#### [WHAT NEEDS TO BE DONE]
Please arrange the data below as a numbered list, leaving out the blank lines.

Data items:
|---|

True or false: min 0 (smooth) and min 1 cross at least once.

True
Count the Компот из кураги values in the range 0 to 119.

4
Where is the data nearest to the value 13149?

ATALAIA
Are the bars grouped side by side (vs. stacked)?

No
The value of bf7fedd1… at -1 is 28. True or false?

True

|---|

#### [SOLUTION TO THE EXERCISE]
1. True or false: min 0 (smooth) and min 1 cross at least once.
2. True
3. Count the Компот из кураги values in the range 0 to 119.
4. 4
5. Where is the data nearest to the value 13149?
6. ATALAIA
7. Are the bars grouped side by side (vs. stacked)?
8. No
9. The value of bf7fedd1… at -1 is 28. True or false?
10. True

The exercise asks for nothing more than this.